[BEGIN Excerpted passage]

On the right, there are simple, open formats. These have a public specification, no legal impediments to making sense of the data, and are in common use by millions or billions of people across many different domains.

UTF8 plain text, PDF documents, and PNG images are examples of highly open formats.

And there are plenty of formats in the middle. Word documents, H.264 encoded videos, and even HTML have dangers as very long term formats.

Criteria

Here’s the criteria I see as important for long term file formats:

  • Open with a specification widely available. In the end, all digital files and data are a sequence of bytes. If you know how to interpret those bytes, you can make sense of the data.
  • Current usage. Generally, once applications can view a file, and many people make use of the format, application makers have an incentive to retain their implementation.
  • Age. Older file formats that have stood the test of time and continue to be used are likely to remain available in the future (even if they one day become legacy).
  • Multiple Implementations. If there’s only one app that can view a file then you have a single point of failure. Two is better. And many is better again.
  • Open Implementations. Open source apps are best for long term archiving, as they include the instructions for interpreting the file. Free apps are next best. Then commercial implementations from large companies. And finally, you really want to avoid a commercial app from a single, niche company.
  • An Export Function. Commonly available apps which can translate from one format to another are highly valuable when a migration is required. Being able to export your data from the cloud is crucial.
  • Simplicity. Simple formats are always easier to implement (or re-implement) than complex ones
  • Patents. These are a hindrance to free / open implementations, so the fewer patents the better.
  • Security. A file format that has had security vulnerabilities is dangerous. If there is no way to mitigate security problems, a file format may be removed from applications as a safety measure.

[END Excerpted passage]

Aim 1 =>
Answer these questions about the passage on long-term file formats:
(a) Which three formats does it give as examples of highly open formats?
(b) Under the Multiple Implementations criterion, what does having only one app that can view a file create?
(c) Under the Open Implementations criterion, what kind of app should you most want to avoid?
Aim 2 => Rewrite the part of the passage on long-term file formats that begins at the words "UTF8 plain text, PDF" and stops after "day become legacy).", putting "JPEG images" in place of "PNG images".

[BEGIN Entries supplied]

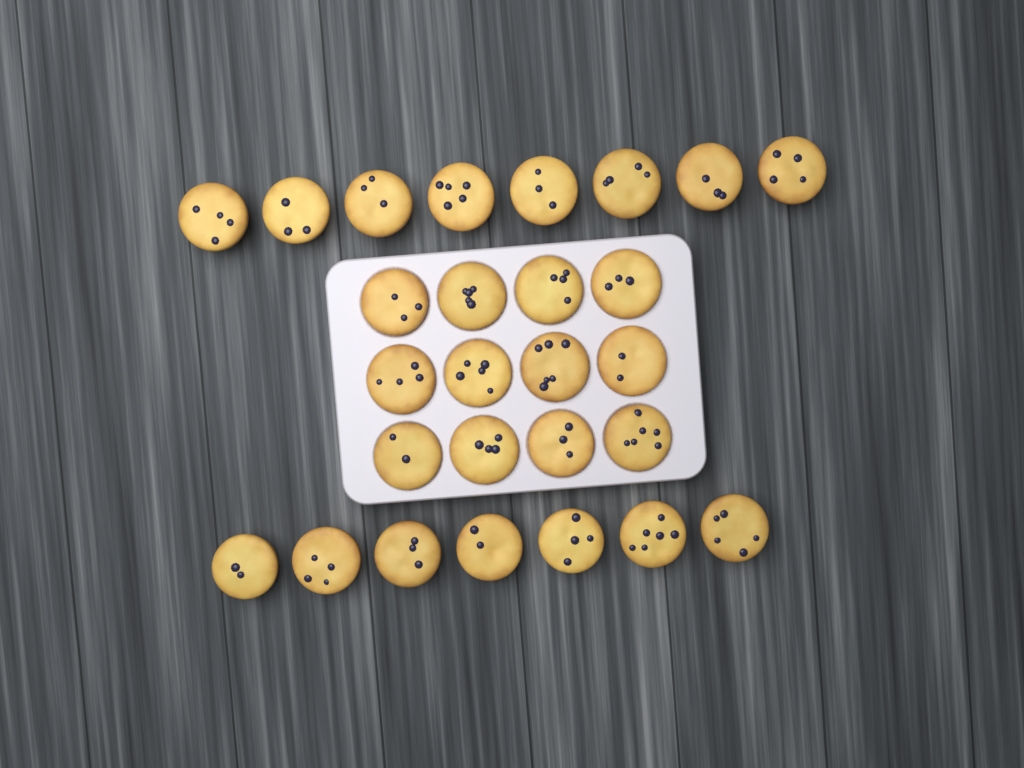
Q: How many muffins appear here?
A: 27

[END Entries supplied]
[BEGIN Entries supplied]

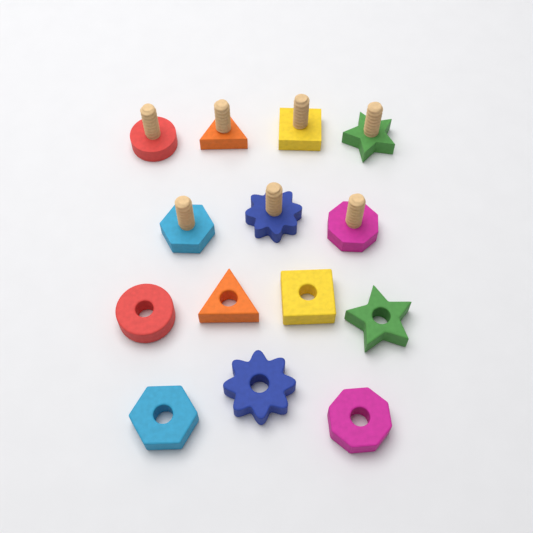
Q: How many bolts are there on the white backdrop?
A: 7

[END Entries supplied]

Exercise answer 1 =>
(a) UTF8 plain text, PDF documents, and PNG images.
(b) A single point of failure.
(c) A commercial app from a single, niche company.

Exercise answer 2 =>
UTF8 plain text, PDF documents, and JPEG images are examples of highly open formats.

And there are plenty of formats in the middle. Word documents, H.264 encoded videos, and even HTML have dangers as very long term formats.

Criteria

Here’s the criteria I see as important for long term file formats:

  • Open with a specification widely available. In the end, all digital files and data are a sequence of bytes. If you know how to interpret those bytes, you can make sense of the data.
  • Current usage. Generally, once applications can view a file, and many people make use of the format, application makers have an incentive to retain their implementation.
  • Age. Older file formats that have stood the test of time and continue to be used are likely to remain available in the future (even if they one day become legacy).